A method to expand γδ T cells from peripheral blood mononuclear cells (PBMC) is described. PBMC-derived γδ T cells are stimulated and expanded using zoledronate and interleukin-2 (IL-2). Large scale expansion of γδ T cells can be applied to autologous cellular immunotherapy of cancer.

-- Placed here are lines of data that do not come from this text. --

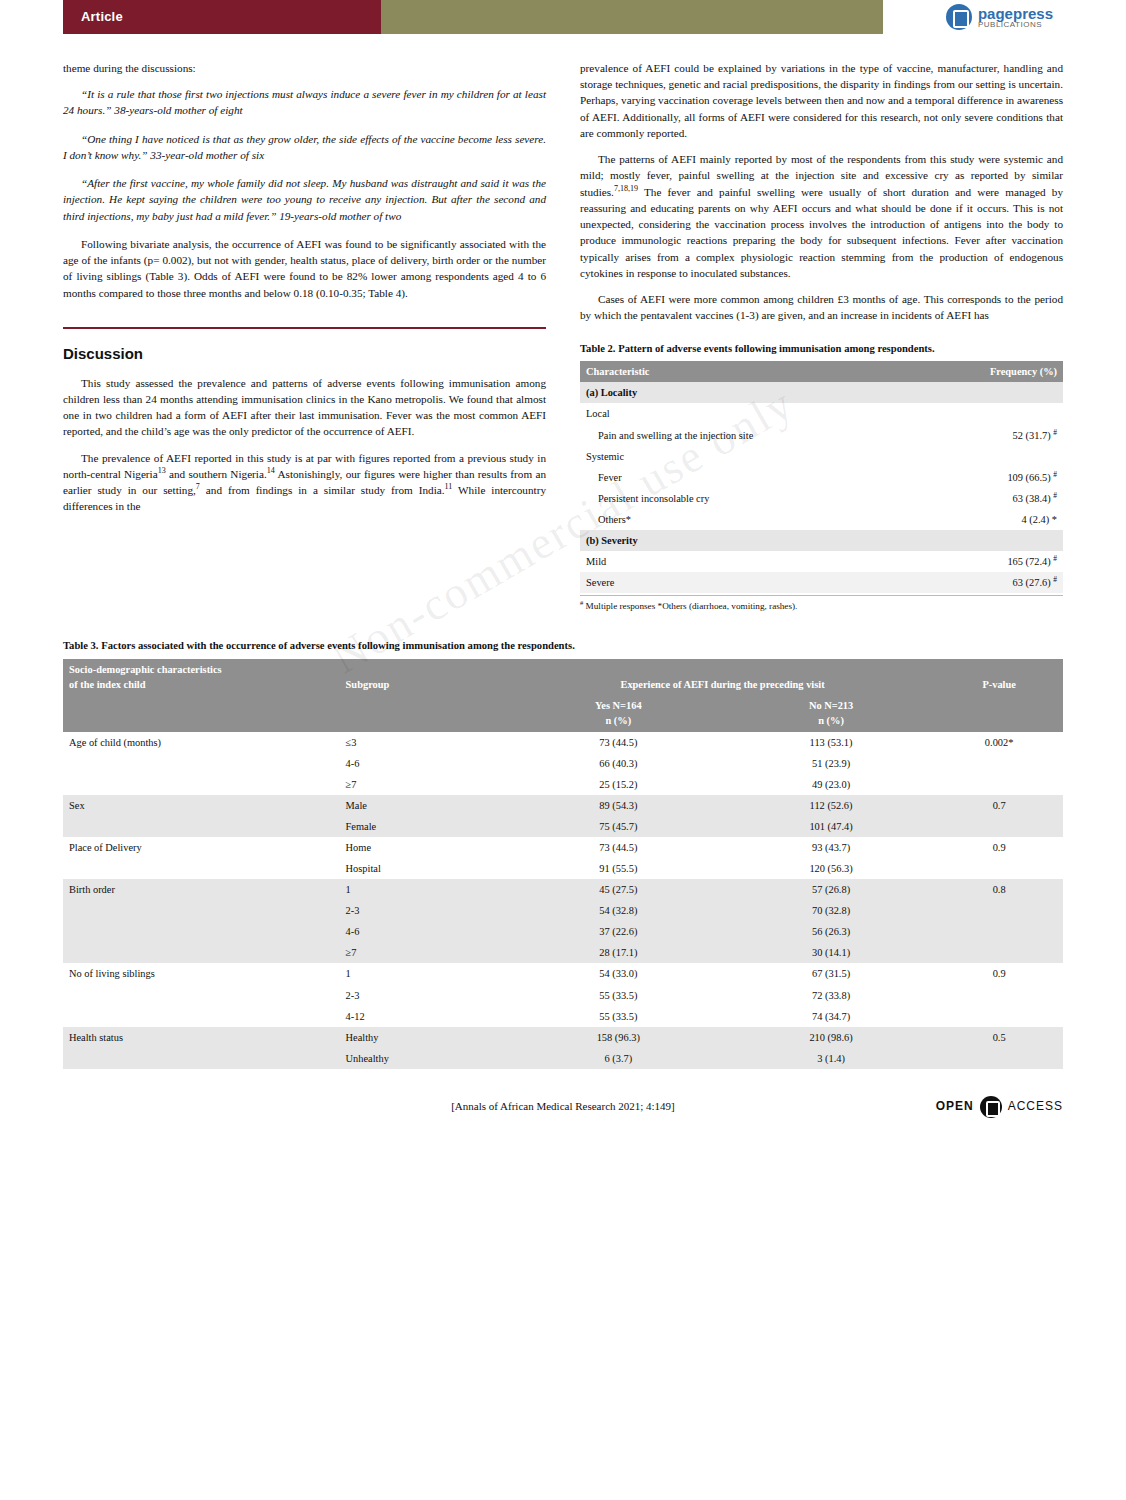Non-commercial use only
Article
pagepressPUBLICATIONS
theme during the discussions:
“It is a rule that those first two injections must always induce a severe fever in my children for at least 24 hours.” 38-years-old mother of eight
“One thing I have noticed is that as they grow older, the side effects of the vaccine become less severe. I don’t know why.” 33-year-old mother of six
“After the first vaccine, my whole family did not sleep. My husband was distraught and said it was the injection. He kept saying the children were too young to receive any injection. But after the second and third injections, my baby just had a mild fever.” 19-years-old mother of two
Following bivariate analysis, the occurrence of AEFI was found to be significantly associated with the age of the infants (p= 0.002), but not with gender, health status, place of delivery, birth order or the number of living siblings (Table 3). Odds of AEFI were found to be 82% lower among respondents aged 4 to 6 months compared to those three months and below 0.18 (0.10-0.35; Table 4).
Discussion
This study assessed the prevalence and patterns of adverse events following immunisation among children less than 24 months attending immunisation clinics in the Kano metropolis. We found that almost one in two children had a form of AEFI after their last immunisation. Fever was the most common AEFI reported, and the child’s age was the only predictor of the occurrence of AEFI.
The prevalence of AEFI reported in this study is at par with figures reported from a previous study in north-central Nigeria13 and southern Nigeria.14 Astonishingly, our figures were higher than results from an earlier study in our setting,7 and from findings in a similar study from India.11 While intercountry differences in the
prevalence of AEFI could be explained by variations in the type of vaccine, manufacturer, handling and storage techniques, genetic and racial predispositions, the disparity in findings from our setting is uncertain. Perhaps, varying vaccination coverage levels between then and now and a temporal difference in awareness of AEFI. Additionally, all forms of AEFI were considered for this research, not only severe conditions that are commonly reported.
The patterns of AEFI mainly reported by most of the respondents from this study were systemic and mild; mostly fever, painful swelling at the injection site and excessive cry as reported by similar studies.7,18,19 The fever and painful swelling were usually of short duration and were managed by reassuring and educating parents on why AEFI occurs and what should be done if it occurs. This is not unexpected, considering the vaccination process involves the introduction of antigens into the body to produce immunologic reactions preparing the body for subsequent infections. Fever after vaccination typically arises from a complex physiologic reaction stemming from the production of endogenous cytokines in response to inoculated substances.
Cases of AEFI were more common among children £3 months of age. This corresponds to the period by which the pentavalent vaccines (1-3) are given, and an increase in incidents of AEFI has
Table 2. Pattern of adverse events following immunisation among respondents.
| Characteristic | Frequency (%) |
| --- | --- |
| (a) Locality |
| Local | |
| Pain and swelling at the injection site | 52 (31.7) # |
| Systemic | |
| Fever | 109 (66.5) # |
| Persistent inconsolable cry | 63 (38.4) # |
| Others* | 4 (2.4) * |
| (b) Severity |
| Mild | 165 (72.4) # |
| Severe | 63 (27.6) # |
# Multiple responses *Others (diarrhoea, vomiting, rashes).
Table 3. Factors associated with the occurrence of adverse events following immunisation among the respondents.
| Socio-demographic characteristics of the index child | Subgroup | Experience of AEFI during the preceding visit | P-value |
| --- | --- | --- | --- |
| | | Yes N=164 n (%) | No N=213 n (%) | |
| Age of child (months) | ≤3 | 73 (44.5) | 113 (53.1) | 0.002* |
| 4-6 | 66 (40.3) | 51 (23.9) |
| ≥7 | 25 (15.2) | 49 (23.0) |
| Sex | Male | 89 (54.3) | 112 (52.6) | 0.7 |
| Female | 75 (45.7) | 101 (47.4) |
| Place of Delivery | Home | 73 (44.5) | 93 (43.7) | 0.9 |
| Hospital | 91 (55.5) | 120 (56.3) |
| Birth order | 1 | 45 (27.5) | 57 (26.8) | 0.8 |
| 2-3 | 54 (32.8) | 70 (32.8) |
| 4-6 | 37 (22.6) | 56 (26.3) |
| ≥7 | 28 (17.1) | 30 (14.1) |
| No of living siblings | 1 | 54 (33.0) | 67 (31.5) | 0.9 |
| 2-3 | 55 (33.5) | 72 (33.8) |
| 4-12 | 55 (33.5) | 74 (34.7) |
| Health status | Healthy | 158 (96.3) | 210 (98.6) | 0.5 |
| Unhealthy | 6 (3.7) | 3 (1.4) |
[Annals of African Medical Research 2021; 4:149]
OPEN ACCESS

Human γδ T cells can recognize and respond to a wide variety of stress-induced antigens, thereby developing innate broad anti-tumor and anti-infective activity.1 The majority of γδ T cells in peripheral blood have the Vγ9Vδ2 T cell receptor. These cells recognize antigen in a major histocompatibility complex-independent manner and develop strong cytolytic and Th1-like effector functions.1Therefore, γδ T cells are attractive candidate effector cells for cancer immunotherapy. Vγ9Vδ2 T cells respond to phosphoantigens such as (E)-4-hydroxy-3-methyl-but-2-enyl pyrophosphate (HMBPP), which is synthesized in bacteria via isoprenoid biosynthesis;2 and isopentenyl pyrophosphate (IPP), which is produced in eukaryotic cells through the mevalonate pathway.3 In physiological condition, the generation of IPP in nontransformed cell is not sufficient for the activation of γδ T cells. Dysregulation of mevalonate pathway in tumor cells leads to accumulation of IPP and γδ T cells activation.3 Because aminobisphosphonates (such as pamidronate or zoledronate) inhibit farnesyl pyrophosphate synthase (FPPS), the enzyme acting downstream of IPP in the mevalonate pathway, intracellular levels of IPP and sensitibity to γδ T cells recognition can be therapeutically increased by aminobisphosphonates. IPP accumulation is less efficient in nontransfomred cells than tumor cells with a pharmacologically relevant concentration of aminobisphosphonates, that allow us immunotherapy for cancer by activating γδ T cells with aminobisphosphonates. 4 Interestingly, IPP accumulates in monocytes when PBMC are treated with aminobisphosphonates, because of efficient drug uptake by these cells. 5 Monocytes that accumulate IPP become antigen-presenting cells and stimulate Vγ9Vδ2 T cells in the peripheral blood.6 Based on these mechanisms, we developed a technique for large-scale expansion of γδ T cell cultures using zoledronate and interleukin-2 (IL-2).7 Other methods for expansion of γδ T cells utilize the synthetic phosphoantigens bromohydrin pyrophosphate (BrHPP)8 or 2-methyl-3-butenyl-1-pyrophosphate (2M3B1PP).9 All of these methods allow ex vivo expansion, resulting in large numbers of γδ T cells for use in adoptive immunotherapy. However, only zoledronate is an FDA-approved commercially available reagent. Zoledronate-expanded γδ T cells display CD27-CD45RA- effector memory phenotype and thier function can be evaluated by IFN-γ production assay. 7
1. Isolation of PBMC
- Draw blood (7.5-8.0 ml) into a BD Vacutainer CPT Cell Preparation Tube with Sodium Heparin. The tube contains a sodium heparin anticoagulant and a Ficoll-Hypaque density fluid, plus a polyester gel barrier, which separates the two liquids. Centrifuge tube/blood sample at room temperature (18°C to 25°C) in a horizontal rotor (swing-out head) for 20 min at 1800 x g. Switch centrifuge brakes off.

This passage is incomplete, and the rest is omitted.